Productive daydreaming

Perceptually decoupled thought is linked to creativity and delaying gratification.

In a couple of papers published over the last few months my co-authors and I have demonstrated that the capacity to disengage attention from an easy task is associated with two of the most important human skills: the capacity to solve problems in a creative fashion and the ability to delay gratification.  In one study, conducted in collaboration with Ben Baird, Jonathan Schooler and others we examined how the state of perceptual decoupling was associated with making progress on a problem ( ). Participants were given a number of everyday objects (such as a brick) and were asked to generate as many uses for them as possible. After doing this task for a few minutes, participants were allocated to one of several conditions: a ten minute rest break, a ten minute working memory task, or an easy choice reaction time task with the same duration. A fourth group simply moved onto the next phase of the experiment.

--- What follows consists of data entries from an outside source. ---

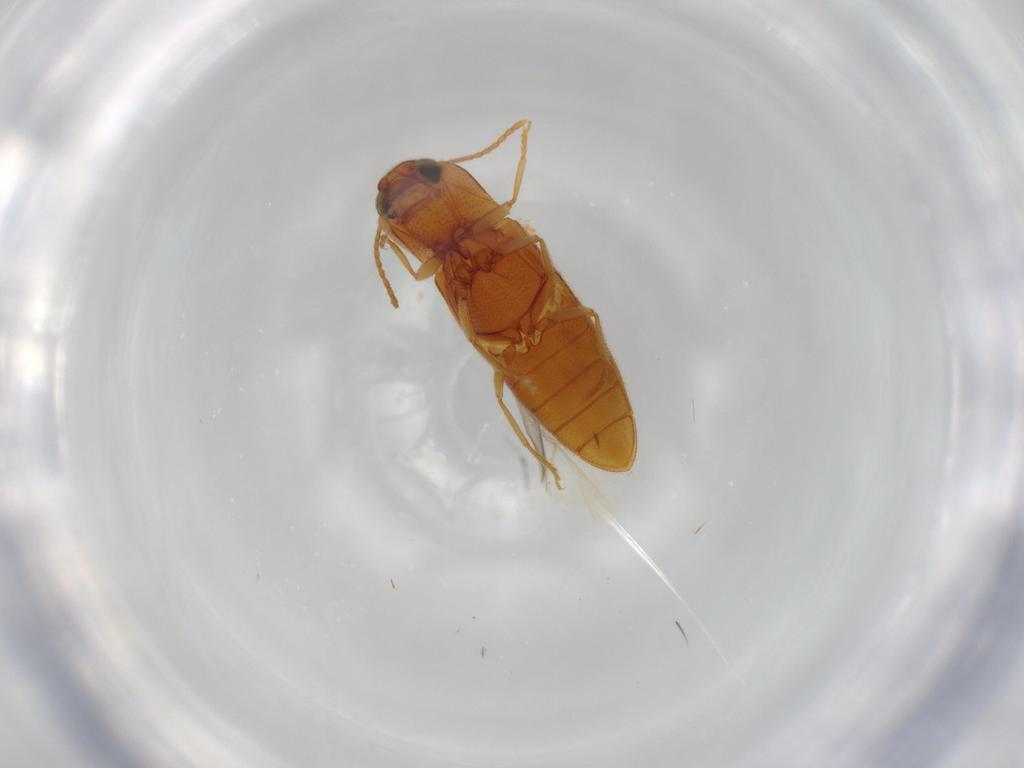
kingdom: Animalia
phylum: Arthropoda
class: Insecta
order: Coleoptera
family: Elateridae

Next participants were asked to go back to the same creativity problems as well as to solve another set of matched problems.  The results suggested that daydreamers in general performed better on the creativity problems.  In addition, those participants who performed the choice reaction time task generated more creative solutions to the old problems. As we already know that perceptual decoupling is taking place during the choice reaction time task ( this result suggests that disengaging from the external environment may be important in pursuing a line of thought that is creative.

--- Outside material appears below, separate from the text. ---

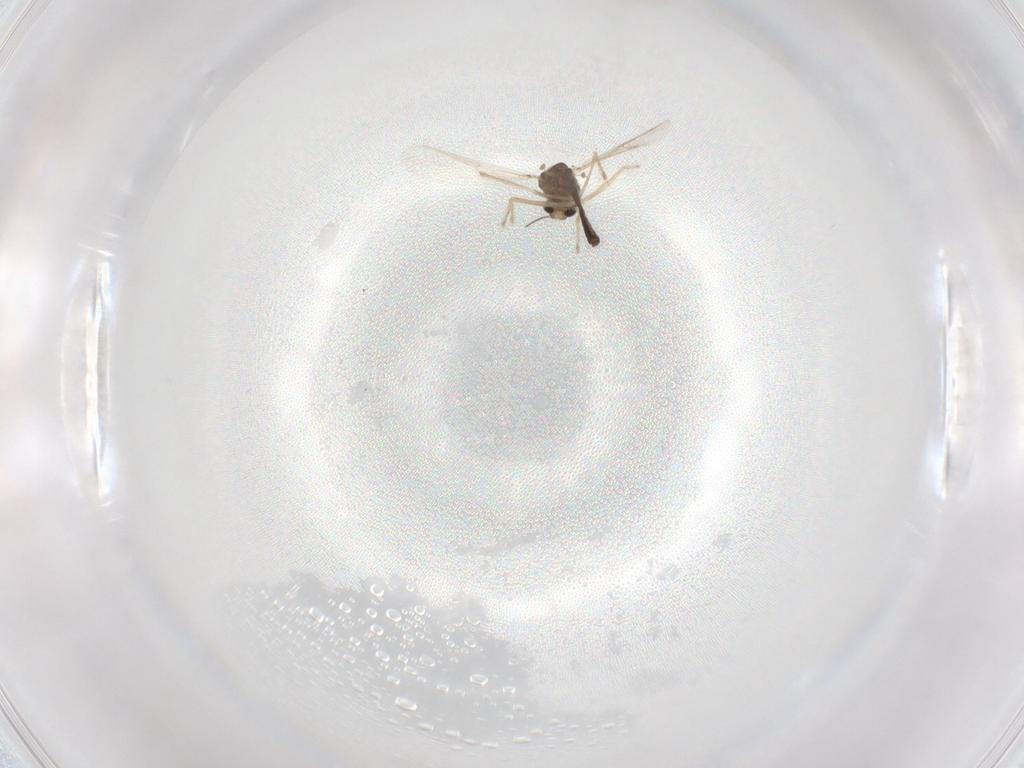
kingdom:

In a second study, conducted with one of my graduate students Florence Ruby, as well as Professor Tania Singer from the Max Planck Institute, Leipzig, we examined how the same state of mental disengagement in the same tasks is linked to our capacity to delay gratification ( Being able to delay gratification reflects our capacity to refrain from accepting a smaller reward in the present in favor of gaining a larger reward in the future. Delaying gratification is important in skills like saving and dieting and so not surprisingly people who are better at this task are often the same as those who do well at school, maintain a healthy diet and have better credit ratings.  In this study, participants performed both the easy and the hard tasks used in the creativity study and we measured an individuals tendency to delay gratification in a common economic decision-making paradigm.  Results demonstrated that participants who generated more task unrelated thoughts in the easy task made more patient temporal choices. Engaging in task unrelated thought in the hard task was not related to delay gratification. This result suggests that the ability to decouple attention from perception when external tasks are not especially demanding is a characteristic of individuals have who tend to make decisions that benefit them over the long run and so avoid making rash choices.

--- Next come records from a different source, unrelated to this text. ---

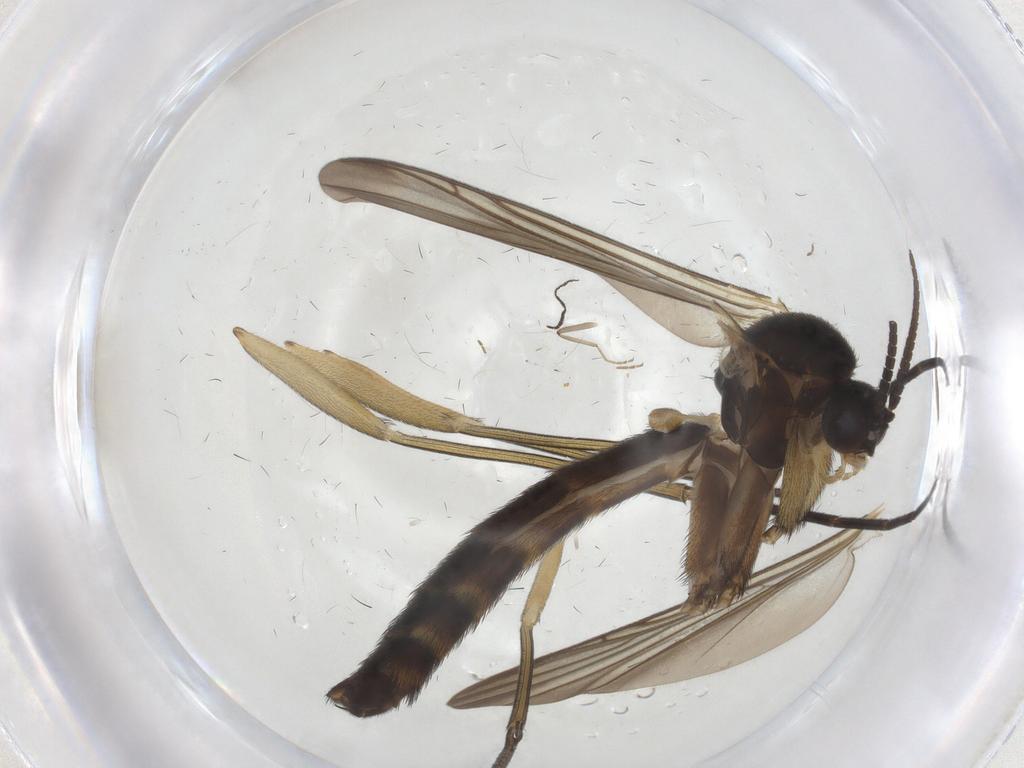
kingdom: Animalia
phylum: Arthropoda
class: Insecta
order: Diptera
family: Keroplatidae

The capacity to be creative and to make decisions that are beneficial over long time frames are two of the most important skills that we as a species possess.  Together they allow us to generate novel solutions to problems and to have the presence of mind to make sure that we stick to these plans for long enough to ensure that we achieve our goals.  Our research is demonstrating that both of these skills are related to our ability to decouple attention from external information and focus on self-generated thoughts and feelings when the environment is not demanding. Rather than being an absent minded lapse or a moment of idle fancy, it seems that the capacity to disengage from the outside world when the external environment is sufficiently benign reflects a skillset that is important to almost every human endeavor.